"Sir, I'm sorry there are no available seats yet," the maître d’ of the restaurant told me upon arriving.
"Oh. I have a reservation," I said, feeling the hunger pangs in my tummy.
"Sir, is it okay if you wait for 10 to 15 minutes?" she said.
"What do you mean wait?" I replied, my voice dropping dangerously low. "I called and you guys said I have a table ready."
"Sir, I apologize for the problem," she said. The maître d’ could see I was getting upset.
I was tired, sleepy, and my patience was dangerously thin. I had been flying to two different cities in the past two days and since I'm no longer a spring chicken, fatigue was taking its toll on me. That, plus two margaritas, a mojito, and three hours of sleep last night.
"Would it be okay for you to wait? We have tables outside and we will give you a complimentary drink."
I don't need your free drink, I wanted to say, but I forced myself to calm down. I was in Davao for work and I wanted to try Claude's Le Café de Ville, which they say is one of the best restaurants in the city.
I decided to let the incident pass and enjoy the night. I sat at a table outside and ordered a glass of kir. I read a few pages of Javier Marías' book When I Was Mortal while waiting. I was in the middle of a story about a mother auditioning for her first porn movie when I was called to transfer inside. It was only then that I noticed the charm of the place.
Claude has been offering delicious French cuisine to Davaoeños for 15 years. The place was tiny, and it was reminiscent of those small Parisian cafés with wooden interiors and soft lighting. It was owned by a Frenchman who migrated to Davao and he wanted to build a place the reminded him of home.
I ordered a Niçoise salad, frog legs sautéed in olive oil and garlic, and their spécialité, roasted quail stuffed with baked caramelized apples and foie gras. I chose a bottle of rosé d'Anjou from the Loire region in France to go with the food.
The food was exquisite, each one a delight. I loved the quail dish the most, the sweetness of the apples balanced the richness of the foie gras which made for quite a wonderful mix. The wine was light, crisp, and fruity.
As I sat quietly eating in silence, I realized sometimes, there is no better place and time than the here and the now.
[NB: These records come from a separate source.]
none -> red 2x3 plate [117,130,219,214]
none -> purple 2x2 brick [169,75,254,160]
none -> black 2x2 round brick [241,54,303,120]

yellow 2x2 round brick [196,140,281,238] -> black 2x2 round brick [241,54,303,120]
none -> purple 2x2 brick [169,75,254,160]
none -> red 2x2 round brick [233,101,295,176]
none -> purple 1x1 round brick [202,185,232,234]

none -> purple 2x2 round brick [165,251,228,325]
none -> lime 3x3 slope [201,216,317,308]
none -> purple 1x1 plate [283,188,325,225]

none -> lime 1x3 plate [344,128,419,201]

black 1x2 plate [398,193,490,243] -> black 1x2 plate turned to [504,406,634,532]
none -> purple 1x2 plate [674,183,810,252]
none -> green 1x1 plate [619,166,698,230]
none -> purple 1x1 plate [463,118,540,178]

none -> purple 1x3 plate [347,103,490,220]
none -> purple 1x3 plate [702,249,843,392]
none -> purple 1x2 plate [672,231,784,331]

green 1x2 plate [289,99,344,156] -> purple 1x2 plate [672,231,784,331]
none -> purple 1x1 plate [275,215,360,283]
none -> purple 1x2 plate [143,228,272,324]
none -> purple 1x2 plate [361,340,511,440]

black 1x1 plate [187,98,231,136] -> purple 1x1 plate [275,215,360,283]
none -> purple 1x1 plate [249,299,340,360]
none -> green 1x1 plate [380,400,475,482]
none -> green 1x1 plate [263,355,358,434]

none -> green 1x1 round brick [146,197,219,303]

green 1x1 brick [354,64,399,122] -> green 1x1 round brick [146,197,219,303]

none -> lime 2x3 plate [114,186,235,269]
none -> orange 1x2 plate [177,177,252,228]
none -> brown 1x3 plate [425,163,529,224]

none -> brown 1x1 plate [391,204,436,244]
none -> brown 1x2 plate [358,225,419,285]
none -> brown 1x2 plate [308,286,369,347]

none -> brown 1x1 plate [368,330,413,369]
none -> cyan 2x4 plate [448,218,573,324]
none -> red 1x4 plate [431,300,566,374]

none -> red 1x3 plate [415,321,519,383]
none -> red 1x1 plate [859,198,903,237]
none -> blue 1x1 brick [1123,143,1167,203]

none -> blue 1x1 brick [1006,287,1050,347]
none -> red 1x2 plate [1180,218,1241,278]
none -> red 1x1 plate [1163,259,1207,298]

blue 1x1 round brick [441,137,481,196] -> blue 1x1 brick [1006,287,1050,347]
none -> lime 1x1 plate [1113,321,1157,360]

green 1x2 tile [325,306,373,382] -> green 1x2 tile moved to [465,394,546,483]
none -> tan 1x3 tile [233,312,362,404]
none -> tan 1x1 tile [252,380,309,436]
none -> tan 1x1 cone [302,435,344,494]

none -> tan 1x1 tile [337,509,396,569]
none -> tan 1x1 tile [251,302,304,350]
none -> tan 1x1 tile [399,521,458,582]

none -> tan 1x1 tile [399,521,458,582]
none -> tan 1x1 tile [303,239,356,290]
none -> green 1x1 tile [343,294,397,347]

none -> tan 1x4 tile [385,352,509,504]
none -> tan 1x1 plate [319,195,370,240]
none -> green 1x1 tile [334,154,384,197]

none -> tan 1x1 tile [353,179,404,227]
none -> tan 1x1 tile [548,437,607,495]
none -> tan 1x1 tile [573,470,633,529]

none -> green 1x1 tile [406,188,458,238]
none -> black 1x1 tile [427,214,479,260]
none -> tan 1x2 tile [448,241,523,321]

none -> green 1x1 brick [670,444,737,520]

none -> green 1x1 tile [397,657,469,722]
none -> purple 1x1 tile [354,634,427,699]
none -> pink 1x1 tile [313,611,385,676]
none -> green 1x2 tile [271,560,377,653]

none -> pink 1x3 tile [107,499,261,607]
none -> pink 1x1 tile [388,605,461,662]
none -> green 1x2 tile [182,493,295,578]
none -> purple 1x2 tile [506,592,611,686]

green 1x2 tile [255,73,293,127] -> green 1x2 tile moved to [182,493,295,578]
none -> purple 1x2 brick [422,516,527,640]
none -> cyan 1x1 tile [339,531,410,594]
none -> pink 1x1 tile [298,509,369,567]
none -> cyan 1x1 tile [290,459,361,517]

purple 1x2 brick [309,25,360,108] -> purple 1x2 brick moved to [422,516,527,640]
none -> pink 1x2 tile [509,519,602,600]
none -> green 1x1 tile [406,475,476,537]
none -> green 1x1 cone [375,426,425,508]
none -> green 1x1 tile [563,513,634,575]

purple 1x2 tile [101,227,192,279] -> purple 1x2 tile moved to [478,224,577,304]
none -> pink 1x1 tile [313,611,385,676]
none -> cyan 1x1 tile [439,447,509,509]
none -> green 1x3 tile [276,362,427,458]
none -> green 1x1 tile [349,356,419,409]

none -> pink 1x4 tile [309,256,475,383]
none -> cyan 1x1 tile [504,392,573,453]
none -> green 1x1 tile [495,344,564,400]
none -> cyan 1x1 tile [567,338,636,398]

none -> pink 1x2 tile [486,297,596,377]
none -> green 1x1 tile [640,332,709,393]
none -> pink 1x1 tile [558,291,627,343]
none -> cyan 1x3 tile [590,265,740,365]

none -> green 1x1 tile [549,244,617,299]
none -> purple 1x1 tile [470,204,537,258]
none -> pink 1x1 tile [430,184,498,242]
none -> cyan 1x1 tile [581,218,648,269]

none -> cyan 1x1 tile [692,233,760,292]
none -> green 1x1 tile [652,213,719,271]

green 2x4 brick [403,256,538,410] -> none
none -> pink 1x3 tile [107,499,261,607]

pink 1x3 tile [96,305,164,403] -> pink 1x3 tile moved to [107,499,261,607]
That I liked being alone in a tiny French restaurant in a strange city on a rainy night. That good food and good wine are some of the best things in this world. That I feel blessed to be able to enjoy this particular moment.
Derf once told me he was surprised by how much I get addicted to a song.
"I'm a passionate guy," I explained.
Derf is a très sérieux person. He likes to quietly brood in a corner, and you would more likely see a frown on his face rather than a smile. You have too many rules, I told him once, you're too rigid, too uptight.
"I get intense with things, D. Parang nilulunod ko ang sarili ko sa kanila (It's like I drown myself in them); whether it's a beautiful film, or a poem, or food, or sex," I said. And love, I thought to myself.
"Yeah I know Kane. That's why you're quite endearing."
"Is there any other way to live?" I asked. "I must admit I can be quite the hedonist. The desire to cram into a single lifetime all the pleasures in the world, knowing it is not possible because we are mortal. Finite. But still, I try."
"That is why when I work, I really work. When I party, I really party. When I drink, I really drink. And when I have sex, well… let us not go there," I said and laughed.
"I want to enjoy my life too," Derf said quietly.
"You can D," I told him and smiled. "The world is our oyster, a great man once said. It's never too late. So what will it be?"
"Well, I guess oysters here we come," Derf said laughing, and for the first time since we became friends, I thought I saw a glimpse of joy in his face.